The Hour Past Midnight is a glimpse of the unseen world of Tamil Muslim women, where little by little they raise their voice, to live as per their own terms and face time to time community hatred as well..
Written by Salma and translated by Lakshmi Holmstrom, The Hour Past Midnight is a beautiful journey into an unseen world of Tamil Muslim World. The Hour Past Midnight is full of women fighting little by little to live as per their own terms, to have their own voice in a world dominated by Men. The story starts with Rabia, a young girl who is growing up in a conservative South Indian community. She describes her life day by day, what all the girls who have come to age are supposed to do and some of the things forbidden to them. One day, she and her friends sneak off to a picture during the month of Ramzan, unknowingly that it is an adult picture. They sit in the theater full of men, ashamed of the crime they have committed. Caught on her return home, Rabia’s mother Zohra beats her black and blue, crying over the sin her daughter had committed and how Allah will punish her one day.
Another woman, Firdaus in The Hour Past Midnight has been married to a wealthy man who lives and works in abroad. But on the day of her wedding night, she gives him one look and says ”I am not going to live with you, don’t touch me!”,and then shocked at her own behavior and thinking, how come she had a voice suddenly? How could she have been so daring to refuse a man at the expense of her family reputation? She returns back to her village to face allegations of being a whore and good for nothing, but she still lives on, fantasizing over a man she can never have.
The Hour Past Midnight speaks of such stories only. Rabia, Zohra, Rahima, Amina, Khadija, Firdaus, Farida and many more surviving in a male-dominated world, making their small rebellions and compromises.
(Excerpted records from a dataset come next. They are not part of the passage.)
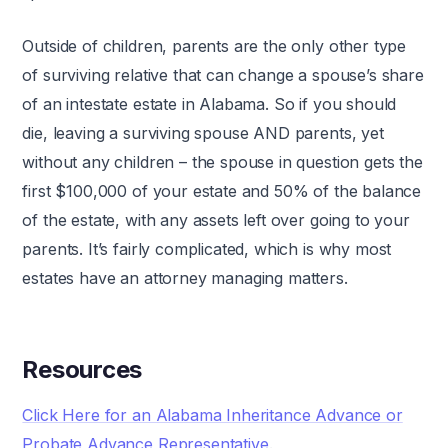
Outside of children, parents are the only other type
of surviving relative that can change a spouse’s share
of an intestate estate in Alabama. So if you should
die, leaving a surviving spouse AND parents, yet
without any children – the spouse in question gets the
first $100,000 of your estate and 50% of the balance
of the estate, with any assets left over going to your
parents. It’s fairly complicated, which is why most
estates have an attorney managing matters.
Resources
Click Here for an Alabama Inheritance Advance or
Probate Advance Representative
.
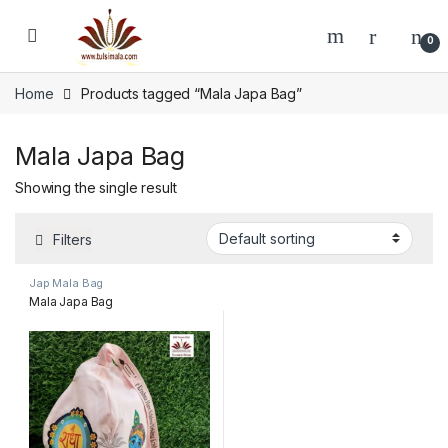
Skip to navigation
Skip to content
0
Home
Products tagged “Mala Japa Bag”
Mala Japa Bag
Showing the single result
Filters
Jap Mala Bag
Mala Japa Bag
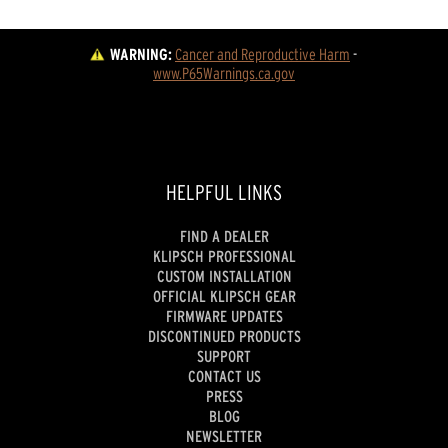
WARNING:
Cancer and Reproductive Harm
 - 
www.P65Warnings.ca.gov
HELPFUL LINKS
FIND A DEALER
KLIPSCH PROFESSIONAL
CUSTOM INSTALLATION
OFFICIAL KLIPSCH GEAR
FIRMWARE UPDATES
DISCONTINUED PRODUCTS
SUPPORT
CONTACT US
PRESS
BLOG
NEWSLETTER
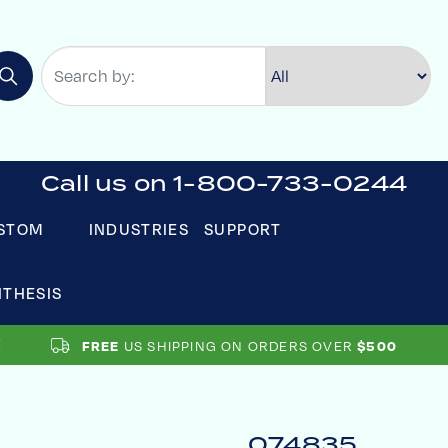
Call us on 1-800-733-0244
STOM
INDUSTRIES
SUPPORT
NTHESIS
FREE
US SHIPPING ON ORDERS OVER
$500
074835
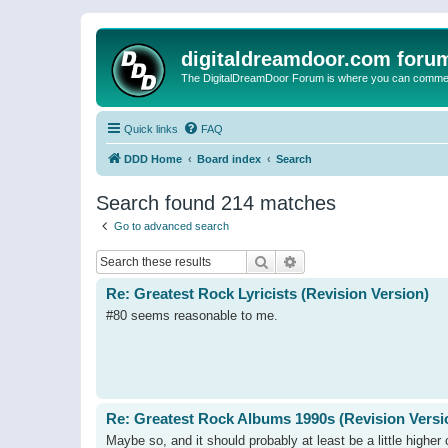
digitaldreamdoor.com foru
The DigitalDreamDoor Forum is where you can comment 
Quick links
FAQ
DDD Home
Board index
Search
Search found 214 matches
Go to advanced search
Search
Advanced search
Re: Greatest Rock Lyricists (Revision Version)
#80 seems reasonable to me.
Re: Greatest Rock Albums 1990s (Revision Versi
Maybe so, and it should probably at least be a little higher 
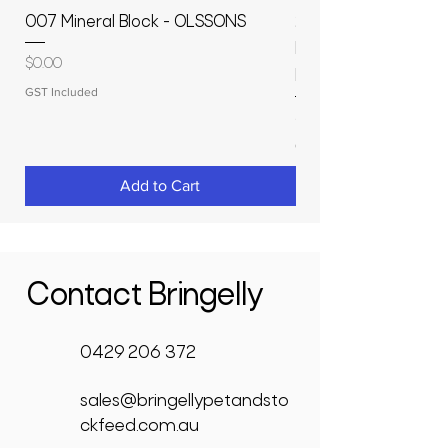
007 Mineral Block - OLSSONS
22500L- SMOOTH S
MOLASSES STORAGE
Price
$0.00
RAPIDPLAS
GST Included
Price
$3,950.00
GST Included
Add to Cart
Contact Bringelly
0429 206 372
sales@bringellypetandsto
ckfeed.com.au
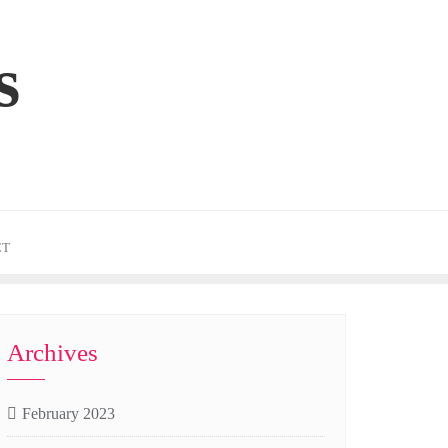
s
CT
Archives
February 2023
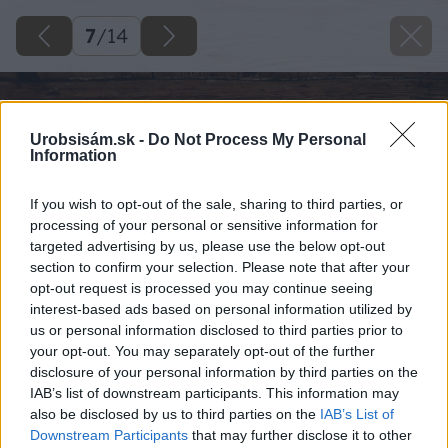
7
/
14
Urobsisám.sk -
Do Not Process My Personal
Information
If you wish to opt-out of the sale, sharing to third parties, or
processing of your personal or sensitive information for
targeted advertising by us, please use the below opt-out
section to confirm your selection. Please note that after your
opt-out request is processed you may continue seeing
interest-based ads based on personal information utilized by
us or personal information disclosed to third parties prior to
your opt-out. You may separately opt-out of the further
disclosure of your personal information by third parties on the
IAB’s list of downstream participants. This information may
also be disclosed by us to third parties on the
IAB’s List of
Downstream Participants
that may further disclose it to other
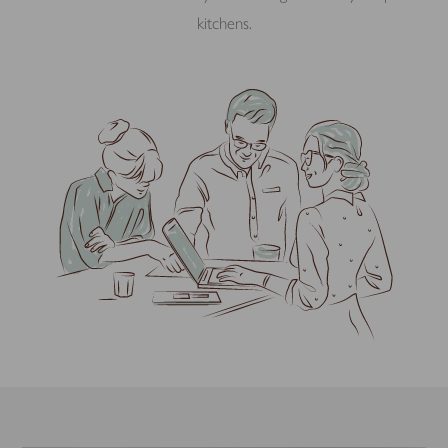
kitchens.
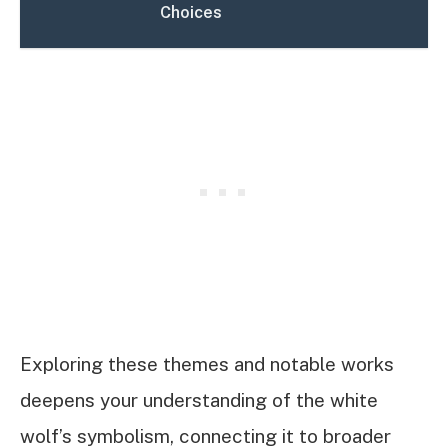
Choices
Exploring these themes and notable works
deepens your understanding of the white
wolf’s symbolism, connecting it to broader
Zohra has to deal with bringing up Rabia as a cultured Muslim woman who can serve her husband at the right time and as per the laws made for women of her community, Rahima has to marry off her daughter to a stranger whose background is not what she wanted and Firdaus has to deal with being an outcast in their small world.
Friendships are made and broken, families come together for a celebration and then fall away at the time of need, changes occur. Little by Little, the life around these women change forever. A beautiful journey of change and celebration of womanhood
Overall, The Hour Past Midnight turned out to be an amazing read for me. Though at the beginning I felt that the story is going at a very slow pace and many of the parts would have been edited. But later on I realized that those parts are really important to create a background of overall story. You get a sneak peek into a very conservative community set in a very different time, their customs, traditions and things which might not even exist any more thanks to the new India. When this novel was first published, it did not grab that much of attention. The Hour Past Midnight lays emphasis on the ethnographic details of these women lives, rather than being a work of art. The language is easy with full of references to common language of south, but it is still tedious. The novel is inspired from Salma’s own life, when she was growing up in a village near Tiruchi.
The book took me about 5 days to finish and is pretty long with 478 pages. The Hour Past Midnight is something that I stumbled upon and love it as well. Though this one is not everyone’s cup of tea, but is definitely a great book to read. All feminist readers and some serious readers, this one is for you!